Wer seinem PVC Boden oder das Linoleum gründlich und professionell reinigen will, hat dafür verschiedene Möglichkeiten. Sie unterscheiden sich vor allem im Maschineneinsatz oder dem Zeitaufwand. Häufig reicht es, den Pflegefilm zu sanieren oder ein Top-Stripping durchzuführen. Im folgenden Text erfahren Sie, welche Arten der Reinigung und Pflege es für Ihre Böden gibt, wo sich Schwachstellen befinden und wie sie die verschiedenen elastischen Bodenbeläge unterscheiden können.

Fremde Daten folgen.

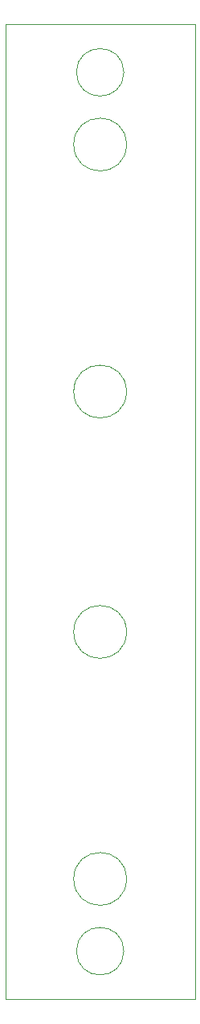
<source format=gbr>
%TF.GenerationSoftware,KiCad,Pcbnew,(6.0.8-1)-1*%
%TF.CreationDate,2022-10-13T14:56:04-04:00*%
%TF.ProjectId,FCAL,4643414c-2e6b-4696-9361-645f70636258,rev?*%
%TF.SameCoordinates,Original*%
%TF.FileFunction,Profile,NP*%
%FSLAX46Y46*%
G04 Gerber Fmt 4.6, Leading zero omitted, Abs format (unit mm)*
G04 Created by KiCad (PCBNEW (6.0.8-1)-1) date 2022-10-13 14:56:04*
%MOMM*%
%LPD*%
G01*
G04 APERTURE LIST*
%TA.AperFunction,Profile*%
%ADD10C,0.100000*%
%TD*%
G04 APERTURE END LIST*
D10*
X112781500Y-88650000D02*
G75*
G03*
X112781500Y-88650000I-2781500J0D01*
G01*
X112781500Y-139950000D02*
G75*
G03*
X112781500Y-139950000I-2781500J0D01*
G01*
X100000000Y-50000000D02*
X120000000Y-50000000D01*
X120000000Y-50000000D02*
X120000000Y-152600000D01*
X120000000Y-152600000D02*
X100000000Y-152600000D01*
X100000000Y-152600000D02*
X100000000Y-50000000D01*
X112500000Y-55050000D02*
G75*
G03*
X112500000Y-55050000I-2500000J0D01*
G01*
X112781500Y-62650000D02*
G75*
G03*
X112781500Y-62650000I-2781500J0D01*
G01*
X112781500Y-113950000D02*
G75*
G03*
X112781500Y-113950000I-2781500J0D01*
G01*
X112500000Y-147550000D02*
G75*
G03*
X112500000Y-147550000I-2500000J0D01*
G01*
M02*

</source>
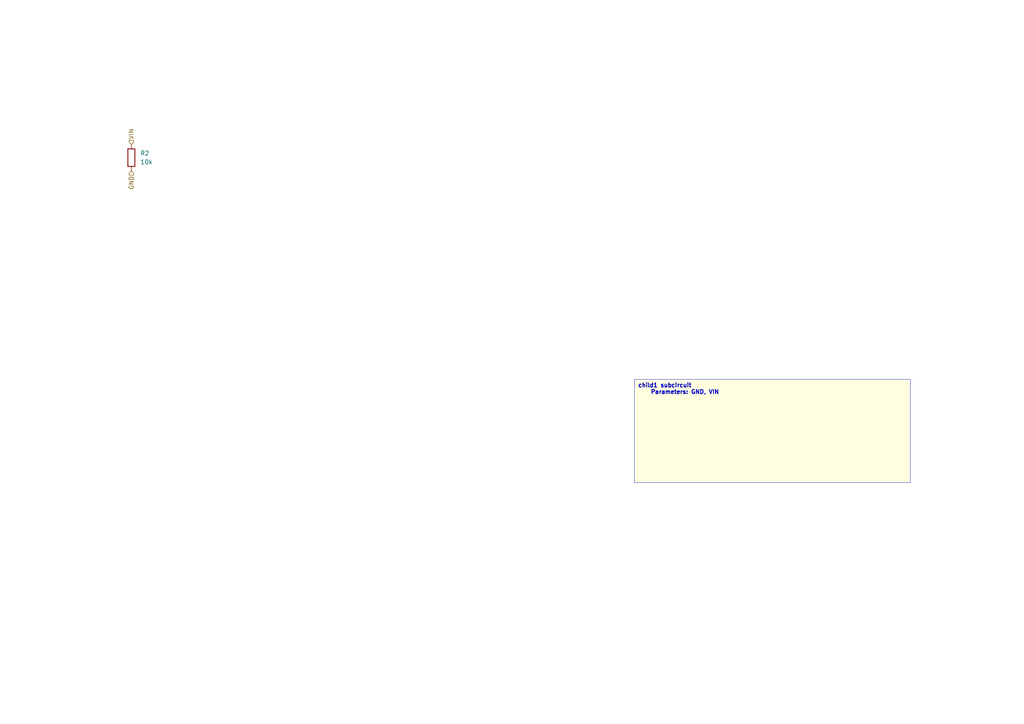
<source format=kicad_sch>
(kicad_sch
	(version 20250114)
	(generator "circuit_synth")
	(generator_version 9.0)
	(uuid 57eab194-faff-4d4d-9e1e-30e14805283d)
	(paper A4)
	(paper A4)
	
	(title_block
		(title child1)
		(date 2025-08-02)
		(company Circuit-Synth)
	)
	(symbol
		(lib_id Device:R)
		(at 38.1 45.72 0)
		(in_bom yes)
		(on_board yes)
		(dnp no)
		(uuid 2fa5426c-1cf3-459b-b6da-59da11935cb7)
		(property
			"Reference"
			"R2"
			(at 40.64 44.449999999999996 0)
			(effects
				(font
					(size 1.27 1.27)
				)
				(justify left)
			)
		)
		(property
			"Value"
			"10k"
			(at 40.64 46.99 0)
			(effects
				(font
					(size 1.27 1.27)
				)
				(justify left)
			)
		)
		(property
			"Footprint"
			"Resistor_SMD:R_0603_1608Metric"
			(at 38.1 55.72 0)
			(effects
				(font
					(size 1.27 1.27)
				)
				(hide yes)
			)
		)
		(instances
			(project
				"circuit"
				(path
					"/"
					(reference R2)
					(unit 1)
				)
			)
			(project
				"03_dual_hierarchy_connected_generated"
				(path
					"/8d6015ca-7df9-48d5-b783-169efd3b2bf3/ab203ed3-134f-47e9-880d-37f628e82570/744d19a2-f42a-41fb-99ae-32071e58c473"
					(reference R2)
					(unit 1)
				)
			)
		)
	)
	(hierarchical_label
		VIN
		(shape input)
		(at 38.1 41.91 90)
		(effects
			(font
				(size 1.27 1.27)
			)
			(justify left)
		)
		(uuid e90f3391-3637-44cd-b86b-2073e857e881)
	)
	(hierarchical_label
		GND
		(shape input)
		(at 38.1 49.53 270)
		(effects
			(font
				(size 1.27 1.27)
			)
			(justify right)
		)
		(uuid ae182b10-f39d-4ab8-9db1-4b04f7a1e085)
	)
	(text_box
		"child1 subcircuit\n    Parameters: GND, VIN"
		(exclude_from_sim yes)
		(at 184.0 110.0 0)
		(size 80.0 30.0)
		(margins
			1.0
			1.0
			1.0
			1.0
		)
		(stroke
			(width 0.1)
			(type solid)
		)
		(fill
			(type color)
			(color
				255
				255
				224
				1
			)
		)
		(effects
			(font
				(size 1.2 1.2)
				(thickness 0.254)
			)
			(justify left top)
		)
		(uuid 11f7996e-74b8-4a98-8ad1-a3454cbcf259)
	)
	(sheet_instances
		(path
			"/8d6015ca-7df9-48d5-b783-169efd3b2bf3/ab203ed3-134f-47e9-880d-37f628e82570/744d19a2-f42a-41fb-99ae-32071e58c473"
			(page "1")
		)
	)
	(embedded_fonts no)
	(sheet_instances
		(path
			"/"
			(page "1")
		)
	)
)
</source>
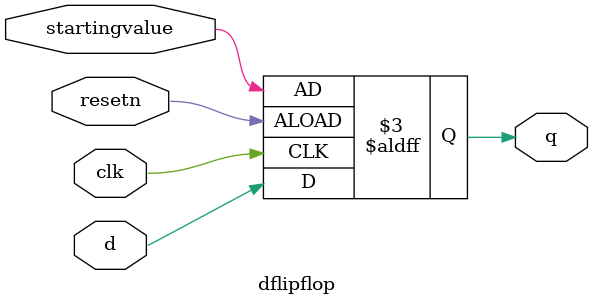
<source format=v>
module dflipflop(q, d, clk, resetn, startingvalue);
    input d, clk, resetn, startingvalue;
    output reg q;

    always @(posedge clk or negedge resetn) begin
        if (~resetn)
            q <= startingvalue;
        else
            q <= d;
    end
endmodule

</source>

Es geht nicht nur um die Optik
Eine professionelle Reinigung von PVC und Linoleum wird nicht nur durchgeführt, um das Aussehen positiv zu beeinflussen, sondern vor allem, um die Lebensdauer zu verlängern. Aus diesem Grund ist die Reinigung eine der wichtigsten Aufgaben professioneller Gebäudereiniger. Je gründlicher der Boden regelmässig gereinigt wird, desto einfacher sind kleine Schäden zu sanieren. Nicht immer müssen PVC und Linoleum neu beschichtet werden.

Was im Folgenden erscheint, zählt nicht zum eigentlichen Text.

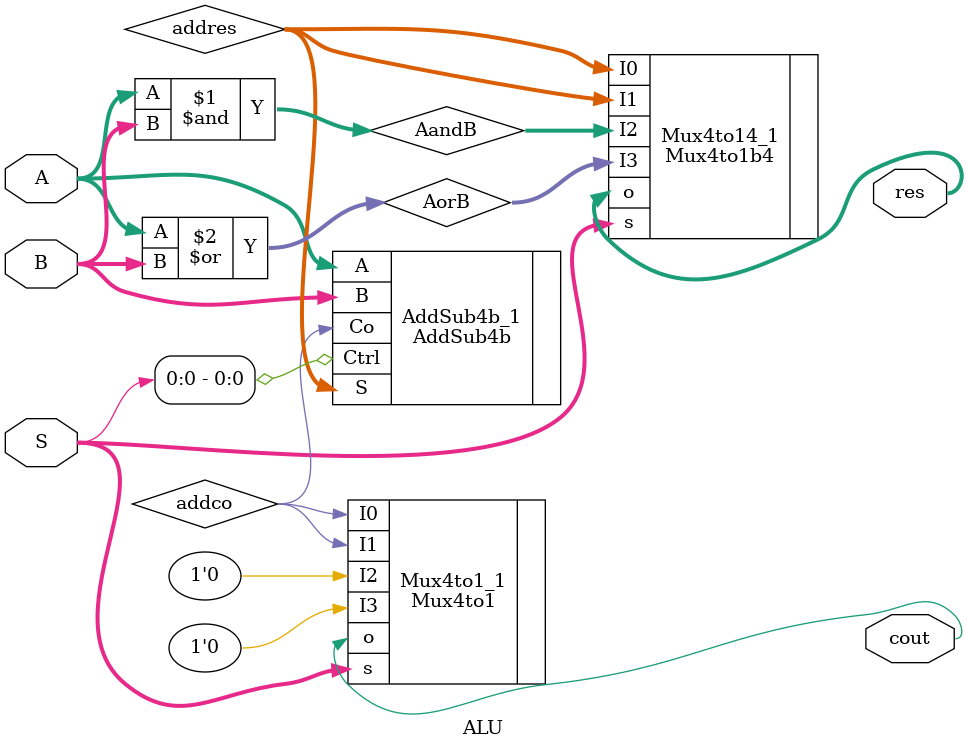
<source format=v>
`timescale 1ns / 1ps


module ALU(
    A,
    B,
    S,
    
    res,
    cout
    );
    
    input[3:0] A;
    input[3:0] B;
    input[1:0] S;
    output[3:0] res;
    output cout;
    
    wire[3:0] AandB;
    wire[3:0] AorB;
    wire[3:0] addres;
    wire addco;
    
    assign AandB = A & B;
    assign AorB = A | B;
    
    AddSub4b AddSub4b_1(
        .Ctrl(S[0]),
        .A(A),
        .B(B),
        .S(addres),
        .Co(addco)
    );
    
    Mux4to1b4 Mux4to14_1(
        .s(S),
        .I0(addres),
        .I1(addres),
        .I2(AandB),
        .I3(AorB),
        .o(res)
    );
    
    Mux4to1 Mux4to1_1(
        .s(S),
        .I0(addco),
        .I1(addco),
        .I2(1'b0),
        .I3(1'b0),
        .o(cout)
    );
    
endmodule

</source>
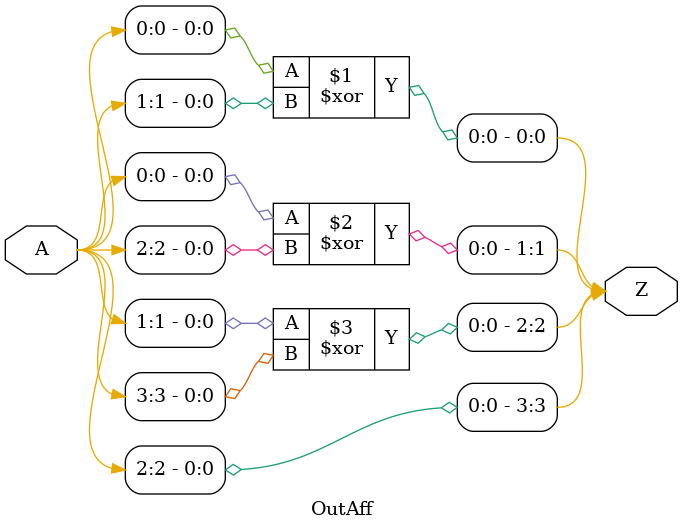
<source format=v>
module OutAff(
    input  [3:0] A,
    output [3:0] Z
    );
    assign Z[0] = A[0] ^ A[1];
    assign Z[1] = A[0] ^ A[2];
    assign Z[2] = A[1] ^ A[3];
    assign Z[3] = A[2];
endmodule


</source>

Unterschiede zwischen PVC und Linoleum
Beide Materialien gehören zu den elastischen Bodenbelägen. Während der PVC-Boden stark belastbar und alkali-, wasser- und säurebeständig ist, gehört Linoleum zu den Naturprodukten aus Rohstoffen wie zum Beispiel Leinöl oder Kork. Seine Beständigkeit gegen Säure und andere Lösungen richtet sich nach der Zusammensetzung des verwendeten Materials.
Wenn Sie sich nicht sicher sind, welches Material in Ihren Räumen verwendet wurde, können Sie den Büroklammertest durchführen. Erhitzen Sie die Spitze einer Büroklammer aus Kupfer und drücken sie für wenige Sekunden auf den zu prüfenden Belag. Das Material reagiert unterschiedlich darauf.
- PVC
Am Loch entsteht ein harter Rand und beim Herausziehen der Spitze wird ein dünner Faden gezogen.
- Linoleum
Die Einstichstelle bleibt glatt und es riecht stark nach Linoleum. Verbrennungsspuren sind sichtbar, hinterlassen aber kein Loch.
Verschiedene Reinigungsverfahren für PVC und Linoleum
An erster Stelle steht die Bestandsaufnahme der Schäden. Ist die Beschichtung bereits massiv geschädigt, lohnt es sich, eine chemische Nassgrundreinigung durchzuführen. Dabei werden alle Beschichtungen entfernt und anschliessend erneuert. Bei geringeren Nutzungsspuren ist die Pflegefilmsanierung die bessere Variante. Sind lediglich die oberen Schichten des Belages beschädigt, kann sogar Top-Stripping schon ausreichend sein. Für eine einfache Reinigung ist die Wischpflege angebracht. Die vorher durchgeführte Überprüfung, um welchen Belag es sich handelt, ist wichtig, um die passenden Reinigungsprodukte einzusetzen.
Gründliche Reinigung
Die chemische Nassgrundreinigung wird mit Maschinen und einem entsprechenden Grundreiniger durchgeführt. Beim Linoleum sollte der pH-Wert maximal 9,5 betragen. Bei PVC wird eine Dosierung des pH-Wertes von >10 verwendet. Während der Anwendung wird mit der Scheuersaugmaschine gearbeitet. Achten Sie darauf, dass der Grundreiniger auf keinen Fall antrocknen darf.
Bedeutend weniger Aufwand haben Sie bei einer Pflegefilmsanierung. Sie kann überall dort angewendet werden, wo nur stellenweise abgenutzte Pflegefilme saniert werden müssen. Auch hier können Maschinen die Arbeit erleichtern. Sind die zu sanierenden Stellen nach dem Bearbeiten mit der Einscheibenmaschine komplett getrocknet, kann nach ca. 2 Stunden der komplette Boden poliert werden und ist wieder bereit für den nächsten Einsatz.
Top Stripping ist dann sinnvoll, wenn der Belag aus mehreren Schichten besteht und er an keiner Stelle bis auf den Grund beschädigt ist. Oberflächliche Schäden werden abgeschliffen und mit einem Pflegefilm versehen. Die Scheuersaugmaschine nimmt den Staub auf und reinigt gleichzeitig den Boden. Dadurch wird die Beschichtung einheitlich und es kommt zu keinen Schmutzeinlagerungen.
Am einfachsten ist es allerdings, den Boden aus PVC oder Linoleum regelmässig gründlich mit den entsprechenden Mitteln beim Wischen zu pflegen.